To change Operating System's behavior on such a basic level is risky, and we do not need to recompile whole Kernel to achieve the change. We can write a Kernel Module, or use / modify existing a Kernel Module, then unload / load it as needed.

Hackers can rewrite Kernel Module to hide chosen files from Operating System's users, as an example. Or to log (record) keystrokes and exact details of mouse moves, including system clock's reading and logged user information and screenshots in a hidden file on a hard drive, as an another example.

System Libraries.

System Libraries define standard set of functions that can be used in users' programs to access the Kernel.

System Libraries also provide certain functionalities that does not require full privileges of a Kernel Code, such as Mathematical Functions, Sorting Algorithms, String Operations etc... There are application standards, such as UNIX, POSIX, that require functionalities provided by System Libraries to allow applications to meet them.

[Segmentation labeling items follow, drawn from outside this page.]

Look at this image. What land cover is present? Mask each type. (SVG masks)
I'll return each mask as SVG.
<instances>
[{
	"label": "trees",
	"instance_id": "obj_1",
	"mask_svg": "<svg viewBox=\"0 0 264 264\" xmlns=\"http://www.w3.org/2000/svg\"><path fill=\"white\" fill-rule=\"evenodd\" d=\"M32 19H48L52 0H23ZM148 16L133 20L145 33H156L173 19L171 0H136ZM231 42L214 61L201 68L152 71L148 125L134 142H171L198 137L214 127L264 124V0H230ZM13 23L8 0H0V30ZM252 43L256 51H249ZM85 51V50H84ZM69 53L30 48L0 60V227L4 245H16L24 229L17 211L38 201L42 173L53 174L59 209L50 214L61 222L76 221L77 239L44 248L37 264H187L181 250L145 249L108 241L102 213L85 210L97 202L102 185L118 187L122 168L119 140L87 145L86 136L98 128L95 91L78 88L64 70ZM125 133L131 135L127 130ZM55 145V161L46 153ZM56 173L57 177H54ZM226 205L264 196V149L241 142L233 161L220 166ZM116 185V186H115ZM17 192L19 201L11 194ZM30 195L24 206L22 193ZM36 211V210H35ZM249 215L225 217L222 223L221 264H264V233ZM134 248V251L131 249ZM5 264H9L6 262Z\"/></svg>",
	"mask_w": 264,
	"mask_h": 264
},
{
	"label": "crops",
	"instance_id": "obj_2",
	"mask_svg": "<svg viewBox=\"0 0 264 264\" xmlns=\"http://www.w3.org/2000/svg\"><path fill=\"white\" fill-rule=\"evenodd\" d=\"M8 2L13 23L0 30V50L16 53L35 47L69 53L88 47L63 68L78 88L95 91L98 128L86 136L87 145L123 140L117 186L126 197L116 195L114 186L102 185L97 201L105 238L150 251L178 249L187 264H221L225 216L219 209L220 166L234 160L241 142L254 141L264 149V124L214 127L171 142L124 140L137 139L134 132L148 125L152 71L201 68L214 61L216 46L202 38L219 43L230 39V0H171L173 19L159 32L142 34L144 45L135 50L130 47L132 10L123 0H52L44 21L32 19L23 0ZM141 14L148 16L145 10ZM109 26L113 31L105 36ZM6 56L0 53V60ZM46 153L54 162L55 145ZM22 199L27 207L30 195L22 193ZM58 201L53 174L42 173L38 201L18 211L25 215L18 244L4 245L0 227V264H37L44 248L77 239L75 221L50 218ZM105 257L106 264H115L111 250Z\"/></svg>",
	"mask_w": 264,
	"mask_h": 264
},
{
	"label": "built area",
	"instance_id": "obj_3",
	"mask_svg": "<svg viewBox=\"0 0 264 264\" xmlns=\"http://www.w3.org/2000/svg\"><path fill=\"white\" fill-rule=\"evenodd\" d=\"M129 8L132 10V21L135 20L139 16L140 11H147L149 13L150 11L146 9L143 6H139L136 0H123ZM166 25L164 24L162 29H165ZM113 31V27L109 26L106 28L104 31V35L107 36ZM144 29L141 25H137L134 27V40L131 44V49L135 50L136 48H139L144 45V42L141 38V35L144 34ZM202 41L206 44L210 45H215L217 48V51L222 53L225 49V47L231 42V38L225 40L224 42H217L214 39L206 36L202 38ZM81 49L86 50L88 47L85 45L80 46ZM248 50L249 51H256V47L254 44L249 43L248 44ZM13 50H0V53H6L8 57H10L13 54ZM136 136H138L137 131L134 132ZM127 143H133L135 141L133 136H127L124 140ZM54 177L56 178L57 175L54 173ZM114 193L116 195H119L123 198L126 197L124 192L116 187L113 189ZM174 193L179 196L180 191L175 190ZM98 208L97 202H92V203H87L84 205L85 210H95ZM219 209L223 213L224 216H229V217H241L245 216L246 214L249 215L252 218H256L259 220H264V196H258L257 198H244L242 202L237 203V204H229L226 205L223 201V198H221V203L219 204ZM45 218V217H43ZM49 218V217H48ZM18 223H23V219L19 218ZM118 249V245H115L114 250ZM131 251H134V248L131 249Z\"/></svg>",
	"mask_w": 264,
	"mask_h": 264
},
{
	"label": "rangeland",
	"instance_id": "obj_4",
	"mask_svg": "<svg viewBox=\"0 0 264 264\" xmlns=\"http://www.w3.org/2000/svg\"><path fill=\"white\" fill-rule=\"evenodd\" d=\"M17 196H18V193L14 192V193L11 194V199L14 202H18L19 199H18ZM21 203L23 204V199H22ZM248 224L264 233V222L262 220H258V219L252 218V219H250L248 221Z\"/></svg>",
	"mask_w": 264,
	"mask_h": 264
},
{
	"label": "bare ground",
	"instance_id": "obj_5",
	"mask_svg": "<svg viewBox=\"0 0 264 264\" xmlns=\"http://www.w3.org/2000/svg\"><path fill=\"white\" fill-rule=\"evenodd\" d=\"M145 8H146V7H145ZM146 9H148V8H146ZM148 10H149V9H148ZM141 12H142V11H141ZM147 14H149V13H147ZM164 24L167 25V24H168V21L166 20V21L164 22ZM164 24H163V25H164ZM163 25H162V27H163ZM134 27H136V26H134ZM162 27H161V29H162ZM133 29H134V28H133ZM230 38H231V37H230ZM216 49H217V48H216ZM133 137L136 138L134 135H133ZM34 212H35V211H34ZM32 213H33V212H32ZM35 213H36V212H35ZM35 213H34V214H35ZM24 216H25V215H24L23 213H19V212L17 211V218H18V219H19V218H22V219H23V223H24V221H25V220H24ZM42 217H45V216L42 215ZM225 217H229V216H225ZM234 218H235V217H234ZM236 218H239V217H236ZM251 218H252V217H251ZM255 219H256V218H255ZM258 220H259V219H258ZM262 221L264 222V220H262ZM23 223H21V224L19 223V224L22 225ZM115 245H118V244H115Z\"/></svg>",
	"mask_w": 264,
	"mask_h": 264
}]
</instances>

If neccessary, even a Driver For Mathematical Unit (Such as Processor Part, or a Graphics Card) can be part of System's Kernel. System libraries can use this possible Kernel Modification. Perhaps there are standards however deciding what is put in Kernel, and what in System Libraries, what needs 'privileged Kernel mode', what does not.

Operating System as Abstraction over Hardware. Operating System as the Software Infrastructure.

Applications are usually written not for particular Hardware, but for a certain Computing System, a combination of both Hardware & Operating System, perhaps other Software as well.

It's easier to depend on an abstract hardware driver & system libraries, than to include code for all possible concrete CD-ROM models, sorting algorithms & such, in our software, if we want to read data from a CD-ROM as part of our functionality.

System Tools.

System tools are programs useful in managing or using Computer System.

They are executed & used as many times as we prefer, to edit a text file for example... or are constantly working in background (daemons), to respond to signals from the Network, for example.

System tools can be executed from a console terminal as written commands, or are using Graphic User Interface. Their execution can be also automated, and happen as part of Operating System starting.